Da Autobahnsituationen bereits von sich aus eine stakt strukturierte (parallele Fahrspuren mit definierter Zulässigkeit von Fahrspurwechseln – durch verschiedene Fahrspurmarkierungen) und vereinfachte (kein querender Verkehr) Umgebung darstellen, erlaubt eine vergleichsweise einfache Klassifikation von Spurwechselmanövern umgebender Verkehrsteilnehmer eine ziemliche genaue Prädiktion des zukünftigen Bewegungszustandes. In den beschriebenen Szenarien liefern simple Modelle für die Längsdynamik (wie die Annahme konstanter Geschwindigkeit oder Beschleunigung) hinreichend genaue Prädiktionen in der Hauptbewegungsrichtung.

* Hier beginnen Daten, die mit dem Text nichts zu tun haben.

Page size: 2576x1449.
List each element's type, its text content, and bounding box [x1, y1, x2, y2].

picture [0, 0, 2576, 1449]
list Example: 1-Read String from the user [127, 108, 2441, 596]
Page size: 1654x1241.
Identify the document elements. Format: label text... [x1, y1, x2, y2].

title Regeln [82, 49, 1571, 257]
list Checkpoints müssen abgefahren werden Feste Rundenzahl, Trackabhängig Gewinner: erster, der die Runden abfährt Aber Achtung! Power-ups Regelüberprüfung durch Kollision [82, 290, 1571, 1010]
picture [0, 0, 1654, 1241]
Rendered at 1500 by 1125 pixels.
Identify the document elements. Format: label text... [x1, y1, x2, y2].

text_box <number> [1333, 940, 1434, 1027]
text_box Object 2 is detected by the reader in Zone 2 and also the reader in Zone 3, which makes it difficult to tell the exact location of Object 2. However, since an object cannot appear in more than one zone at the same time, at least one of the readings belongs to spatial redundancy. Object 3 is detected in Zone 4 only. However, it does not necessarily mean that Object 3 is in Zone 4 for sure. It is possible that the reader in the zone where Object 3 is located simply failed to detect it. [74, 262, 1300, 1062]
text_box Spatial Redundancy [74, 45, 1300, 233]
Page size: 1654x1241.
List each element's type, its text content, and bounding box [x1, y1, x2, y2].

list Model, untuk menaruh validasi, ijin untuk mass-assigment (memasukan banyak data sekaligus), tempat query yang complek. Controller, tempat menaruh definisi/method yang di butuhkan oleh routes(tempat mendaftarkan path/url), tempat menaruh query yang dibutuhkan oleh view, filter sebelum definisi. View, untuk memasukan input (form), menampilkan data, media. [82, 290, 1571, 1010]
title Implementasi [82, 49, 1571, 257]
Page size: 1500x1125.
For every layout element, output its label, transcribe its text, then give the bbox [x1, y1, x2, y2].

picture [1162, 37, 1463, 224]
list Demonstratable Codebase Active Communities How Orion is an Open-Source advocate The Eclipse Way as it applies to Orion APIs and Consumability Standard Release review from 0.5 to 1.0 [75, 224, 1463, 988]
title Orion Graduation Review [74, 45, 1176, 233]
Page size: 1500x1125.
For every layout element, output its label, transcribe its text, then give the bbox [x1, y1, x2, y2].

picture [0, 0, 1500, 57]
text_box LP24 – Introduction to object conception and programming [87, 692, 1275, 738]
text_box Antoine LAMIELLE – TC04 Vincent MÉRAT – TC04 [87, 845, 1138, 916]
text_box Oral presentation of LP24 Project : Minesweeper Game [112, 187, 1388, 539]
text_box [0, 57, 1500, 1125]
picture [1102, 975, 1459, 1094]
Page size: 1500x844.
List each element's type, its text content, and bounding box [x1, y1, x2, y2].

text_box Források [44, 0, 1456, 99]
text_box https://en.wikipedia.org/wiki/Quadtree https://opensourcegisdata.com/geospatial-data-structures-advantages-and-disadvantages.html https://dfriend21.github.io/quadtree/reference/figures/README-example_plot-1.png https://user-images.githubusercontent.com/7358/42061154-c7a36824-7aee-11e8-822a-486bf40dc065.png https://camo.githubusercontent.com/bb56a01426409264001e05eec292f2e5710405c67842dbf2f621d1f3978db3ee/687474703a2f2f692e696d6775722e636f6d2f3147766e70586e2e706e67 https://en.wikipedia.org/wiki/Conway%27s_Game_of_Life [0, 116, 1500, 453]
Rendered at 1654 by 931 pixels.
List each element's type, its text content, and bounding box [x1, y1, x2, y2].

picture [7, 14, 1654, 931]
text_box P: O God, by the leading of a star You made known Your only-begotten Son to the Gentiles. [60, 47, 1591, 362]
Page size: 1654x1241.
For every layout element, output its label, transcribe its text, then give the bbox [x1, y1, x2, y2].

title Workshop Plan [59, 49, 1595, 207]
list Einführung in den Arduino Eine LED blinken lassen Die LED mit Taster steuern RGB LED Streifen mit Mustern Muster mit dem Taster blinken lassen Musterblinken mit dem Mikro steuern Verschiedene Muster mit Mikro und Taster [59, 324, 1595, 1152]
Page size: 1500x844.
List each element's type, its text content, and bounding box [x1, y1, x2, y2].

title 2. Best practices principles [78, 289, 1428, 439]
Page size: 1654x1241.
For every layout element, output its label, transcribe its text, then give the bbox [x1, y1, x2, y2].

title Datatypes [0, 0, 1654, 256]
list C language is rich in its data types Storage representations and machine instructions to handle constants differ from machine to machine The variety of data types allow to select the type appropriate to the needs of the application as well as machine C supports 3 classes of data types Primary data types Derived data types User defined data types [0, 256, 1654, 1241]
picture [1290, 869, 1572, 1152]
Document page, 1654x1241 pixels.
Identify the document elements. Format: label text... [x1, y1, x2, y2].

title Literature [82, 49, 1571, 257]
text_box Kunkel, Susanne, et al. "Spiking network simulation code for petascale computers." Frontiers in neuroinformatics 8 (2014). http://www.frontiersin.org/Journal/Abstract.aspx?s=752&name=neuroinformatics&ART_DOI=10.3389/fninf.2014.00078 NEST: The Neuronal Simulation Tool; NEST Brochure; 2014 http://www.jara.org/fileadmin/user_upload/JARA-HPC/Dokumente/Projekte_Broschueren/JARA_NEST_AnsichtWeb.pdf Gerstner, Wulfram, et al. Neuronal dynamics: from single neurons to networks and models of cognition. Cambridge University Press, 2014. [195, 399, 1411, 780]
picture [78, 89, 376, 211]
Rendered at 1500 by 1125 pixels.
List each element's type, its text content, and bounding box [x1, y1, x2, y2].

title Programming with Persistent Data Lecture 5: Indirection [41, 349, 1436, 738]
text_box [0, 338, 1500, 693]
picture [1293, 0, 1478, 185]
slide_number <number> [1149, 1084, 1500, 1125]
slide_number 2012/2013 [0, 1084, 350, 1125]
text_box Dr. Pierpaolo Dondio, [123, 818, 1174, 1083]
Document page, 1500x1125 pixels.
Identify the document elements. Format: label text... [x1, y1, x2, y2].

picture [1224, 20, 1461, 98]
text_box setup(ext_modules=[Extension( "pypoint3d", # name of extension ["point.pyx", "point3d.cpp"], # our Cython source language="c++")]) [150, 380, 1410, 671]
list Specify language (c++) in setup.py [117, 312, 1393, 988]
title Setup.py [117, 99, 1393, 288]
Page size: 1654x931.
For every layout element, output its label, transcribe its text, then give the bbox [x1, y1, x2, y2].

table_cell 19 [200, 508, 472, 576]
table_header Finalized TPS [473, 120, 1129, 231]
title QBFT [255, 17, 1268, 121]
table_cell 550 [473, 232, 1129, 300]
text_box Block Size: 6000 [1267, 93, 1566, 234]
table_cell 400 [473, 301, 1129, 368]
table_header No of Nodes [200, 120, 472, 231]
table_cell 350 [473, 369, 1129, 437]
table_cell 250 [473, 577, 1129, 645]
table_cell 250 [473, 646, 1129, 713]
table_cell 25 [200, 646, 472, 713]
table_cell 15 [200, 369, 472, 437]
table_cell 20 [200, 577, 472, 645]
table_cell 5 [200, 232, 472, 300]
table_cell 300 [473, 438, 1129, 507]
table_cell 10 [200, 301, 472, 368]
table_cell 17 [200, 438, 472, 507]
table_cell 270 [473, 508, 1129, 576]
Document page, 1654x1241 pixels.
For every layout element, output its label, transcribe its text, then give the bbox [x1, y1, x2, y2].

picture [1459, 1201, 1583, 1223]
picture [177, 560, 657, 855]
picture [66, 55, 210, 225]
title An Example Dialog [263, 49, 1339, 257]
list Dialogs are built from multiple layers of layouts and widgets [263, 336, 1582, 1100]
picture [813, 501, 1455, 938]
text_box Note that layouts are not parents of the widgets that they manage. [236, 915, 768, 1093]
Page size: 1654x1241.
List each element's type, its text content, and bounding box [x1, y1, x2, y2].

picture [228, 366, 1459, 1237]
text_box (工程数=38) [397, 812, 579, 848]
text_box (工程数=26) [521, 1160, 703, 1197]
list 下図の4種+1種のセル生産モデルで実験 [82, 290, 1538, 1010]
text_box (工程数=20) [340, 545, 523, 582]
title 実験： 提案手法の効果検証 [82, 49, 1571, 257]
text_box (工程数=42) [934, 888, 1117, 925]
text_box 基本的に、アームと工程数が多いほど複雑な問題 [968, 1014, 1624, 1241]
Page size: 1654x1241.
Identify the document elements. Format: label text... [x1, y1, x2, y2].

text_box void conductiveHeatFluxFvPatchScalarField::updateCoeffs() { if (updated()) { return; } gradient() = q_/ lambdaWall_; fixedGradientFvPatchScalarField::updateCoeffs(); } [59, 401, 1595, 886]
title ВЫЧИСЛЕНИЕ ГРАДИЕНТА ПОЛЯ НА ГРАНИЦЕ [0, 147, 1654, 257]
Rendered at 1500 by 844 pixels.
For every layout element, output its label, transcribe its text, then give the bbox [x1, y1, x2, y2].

Damit teilt sich die Hauptvariabilität der Bewegungsprädiktion auf die Erkennung des korrekten Spurwechselzustandes auf. Dafür werden die drei Klassen Spurwechsel nach links (SWL), Spurwechsel nach rechts (SWR) und Spurhalten (KSW/SH) unterschieden. Als Eingangsmerkmale werden die Zeitreihendaten verschiedener kinematischer Zustandsgrößen betrachteter Fahrzeuge und situative Merkmale genutzt. Situative Merkmale beschrieben die Relationen von Fahrzeugzuständen zweier Fahrzeuge relativ zueinander. Da in der realen Welt aufgenommene Daten zwar einerseits eine große Vielfalt an möglichen Verkehrsszenarien aufweisen aber andererseits durch Sensoreffekte wie Rauschen und Verdeckungen überlagert sind, erscheint es sinnvoll alternativ oder ergänzend Simulationsdaten hinzu zu nehmen um die Größe des Datensatzes mit „idealen“ Daten zu erweitern. In unserer Arbeit haben wir daher untersucht wie Real- und Simulationsdaten bestmöglich kombiniert werden sollten, um einen guten Spurwechselerkennungsalgorithmus zu trainieren. Ein weiterer Schwerpunkt der Arbeit besteht in der Entwicklung aussagekräftiger und Anwendungsfall-spezifischer Metriken zur Bewertung der Spurwechselprädiktion.